The Washington Post has by far the most detailed account yet of the Obama administration's attempt---and ultimate failure---to effectively respond to Russia's meddling in the US election. That failure resulted from a mix of delicate politics, denialism about the extent of Russia's meddling, and the sheer unprecedented nature of Russia's election hacking. The Obama administration considered retaliatory cyberattacks, sanctions designed to "cripple" the Russian economy. Officials even considered plans as specific as sanctions against Putin himself, leaks of damaging information about the Russian president, sanctions against the Russian security firm Kaspersky, and even went so far as to authorize American government hackers to lay the groundwork for disruptive attacks on Russian infrastructure.
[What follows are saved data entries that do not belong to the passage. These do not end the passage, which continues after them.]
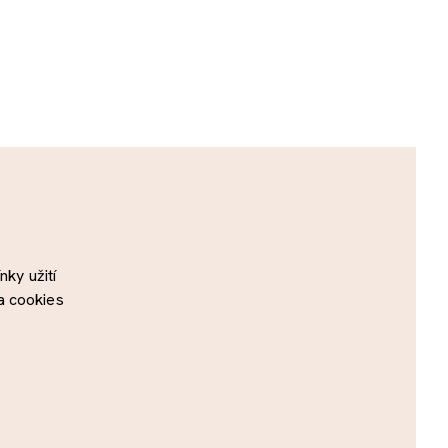
ky užití
a cookies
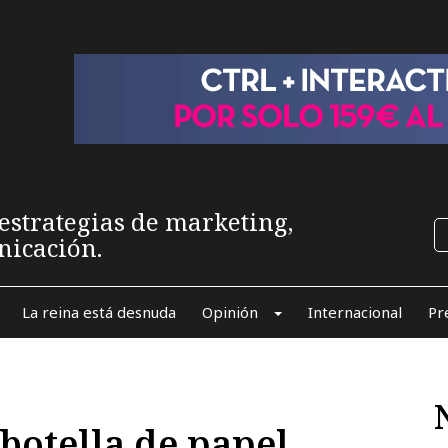
estrategias de marketing,
nicación.
La reina está desnuda
Opinión
Internacional
Pr
botella de papel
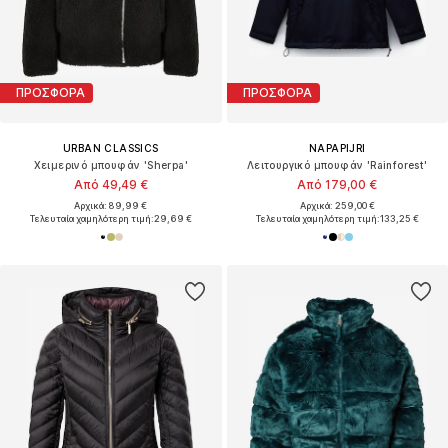
ΠΡΟΣΦΟΡΑ
ΠΡΟΣΦΟΡΑ
URBAN CLASSICS
NAPAPIJRI
Χειμερινό μπουφάν 'Sherpa'
Λειτουργικό μπουφάν 'Rainforest'
Από 49,49 €
Από 179,00 €
Αρχικά: 89,99 €
Αρχικά: 259,00 €
Τελευταία χαμηλότερη τιμή:
29,69 €
Τελευταία χαμηλότερη τιμή:
133,25 €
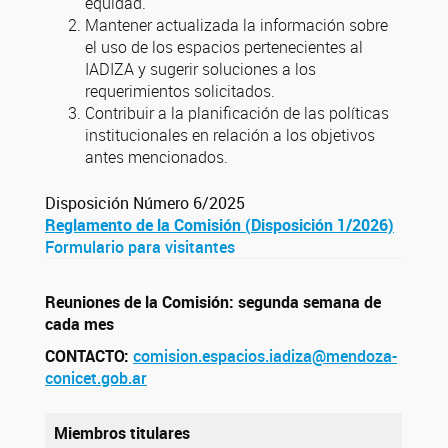
equidad.
Mantener actualizada la información sobre
el uso de los espacios pertenecientes al
IADIZA y sugerir soluciones a los
requerimientos solicitados.
Contribuir a la planificación de las políticas
institucionales en relación a los objetivos
antes mencionados.
Disposición Número 6/2025
Reglamento de la Comisión (
Disposición 1/2026)
Formulario para visitantes
Reuniones de la Comisión: segunda semana de
cada mes
CONTACTO:
comision.espacios.iadiza@mendoza-
conicet.gob.ar
Miembros titulares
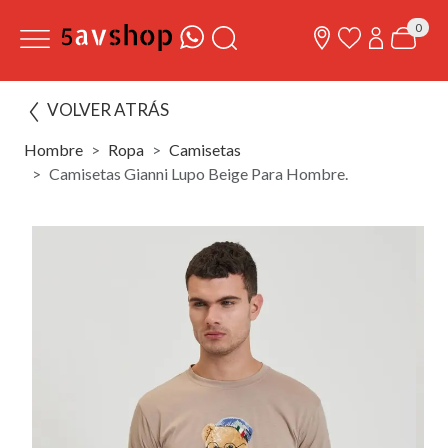
0
VOLVER ATRÁS
Hombre
Ropa
Camisetas
Camisetas Gianni Lupo Beige Para Hombre.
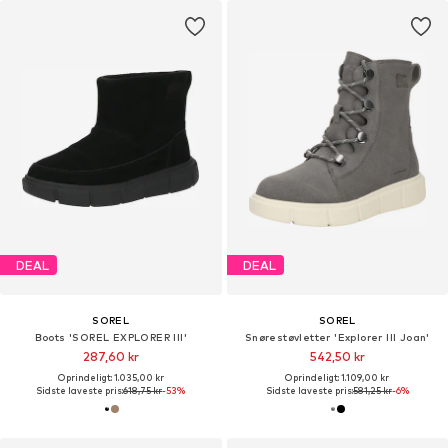
DEAL
DEAL
SOREL
SOREL
Boots 'SOREL EXPLORER III'
Snørestøvletter 'Explorer III Joan'
287,60 kr
542,50 kr
Oprindeligt: 1.035,00 kr
Oprindeligt: 1.109,00 kr
Sidste laveste pris:
618,75 kr
-53%
Sidste laveste pris:
581,25 kr
-6%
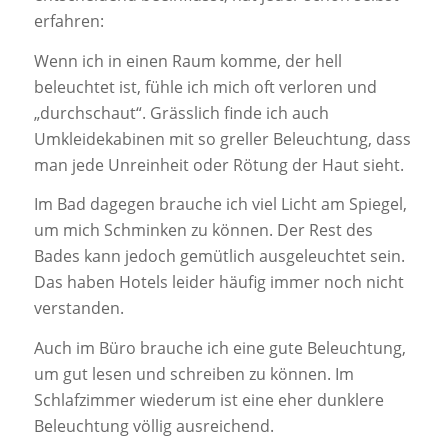
erfahren:
Wenn ich in einen Raum komme, der hell
beleuchtet ist, fühle ich mich oft verloren und
„durchschaut“. Grässlich finde ich auch
Umkleidekabinen mit so greller Beleuchtung, dass
man jede Unreinheit oder Rötung der Haut sieht.
Im Bad dagegen brauche ich viel Licht am Spiegel,
um mich Schminken zu können. Der Rest des
Bades kann jedoch gemütlich ausgeleuchtet sein.
Das haben Hotels leider häufig immer noch nicht
verstanden.
Auch im Büro brauche ich eine gute Beleuchtung,
um gut lesen und schreiben zu können. Im
Schlafzimmer wiederum ist eine eher dunklere
Beleuchtung völlig ausreichend.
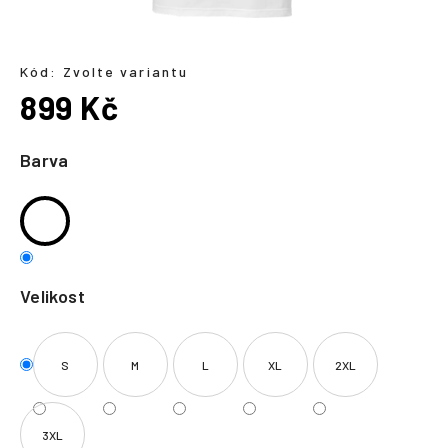
a
j
í
Kód:
Zvolte variantu
899 Kč
t
?
Měrná
cena:
Barva
HLEDAT
Velikost
S
M
L
XL
2XL
3XL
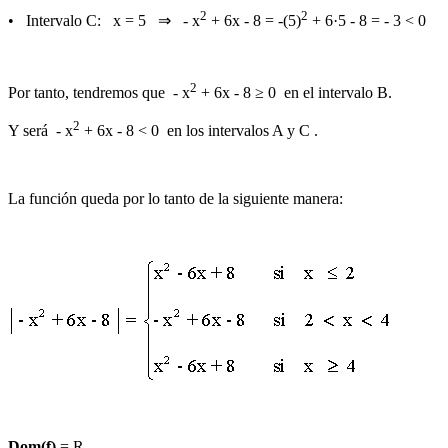
2
2
• Intervalo C: x = 5 ⇒ - x
+ 6x - 8 = -(5)
+ 6·5 - 8 = - 3
< 0
2
Por tanto, tendremos que - x
+ 6x - 8 ≥ 0 en el intervalo B.
2
Y será - x
+ 6x - 8 < 0 en los intervalos A y C .
La función queda por lo tanto de la siguiente manera:
Dom(f)
= R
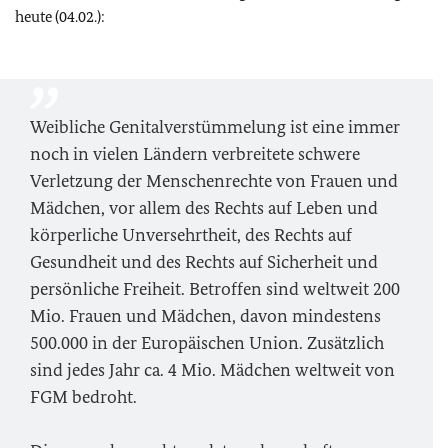
heute (04.02.):
Weibliche Genitalverstümmelung ist eine immer
noch in vielen Ländern verbreitete schwere
Verletzung der Menschenrechte von Frauen und
Mädchen, vor allem des Rechts auf Leben und
körperliche Unversehrtheit, des Rechts auf
Gesundheit und des Rechts auf Sicherheit und
persönliche Freiheit. Betroffen sind weltweit 200
Mio. Frauen und Mädchen, davon mindestens
500.000 in der Europäischen Union. Zusätzlich
sind jedes Jahr ca. 4 Mio. Mädchen weltweit von
FGM bedroht.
But ultimately those measures' potential for collateral damage and fears of reprisal hemmed in America's response, which was ultimately limited to sanctions against a small group of known Russian intelligence officials and companies believed to be involved in the election hack, the expelling of 35 diplomats from the US, and the seizure of two Russian compounds on US soil. "I feel like we sort of choked," one former senior White House official told the Post.

In Censorship News, China Has Banned Livestreaming on Some Sites

Livestreaming presents an especially tricky problem for moderators tasked with keeping websites clean of violence and explicit material. As we've written about at length, artificial intelligence can't monitor streams in real-time to augment moderators, and it's not feasible for human employees of social media sites to watch every live stream as it's happening. This week, according to a report in the Financial Times, China decided the way it would deal with that was to ban live streaming altogether on its major social sites. China has long history of censorship; WIRED dubbed its approach to keeping the web government-sanctioned the "Great Chinese Firewall" all the way back in 1997. Now that firewall has come for streaming, too.

Rarely---if ever!---is cybersecurity news adorable or heartwarming. The news that the Girls Scouts of America will now let girls earn cybersecurity badges is both. According to Sylvia Acevedo, the CEO of Girl Scouts, it was scouts themselves who asked for such a badge. To make it possible, the scouts are partnering with cybersecurity firm Palo Alto Networks, to teach the scouts about privacy, identity theft, and hacking, according to ABC News. Now if only congress would set up a badge system like this...

Hackers released stolen episodes of the Netflix original series Orange Is the New Black online in April before the show had officially aired, and in doing so appeared to follow through on a ransomware threat against Larsen Studios, which did the audio post-production on the show. Now it turns out, according to Variety, that the Larsen executives had already paid the hackers the ransom they'd asked for when they decided to release the episodes anyway--not that it really had much affect on Netflix's bottom line. How did those hackers get the show in the first place? Good old Windows 7 running on a computer at Larsen Studios.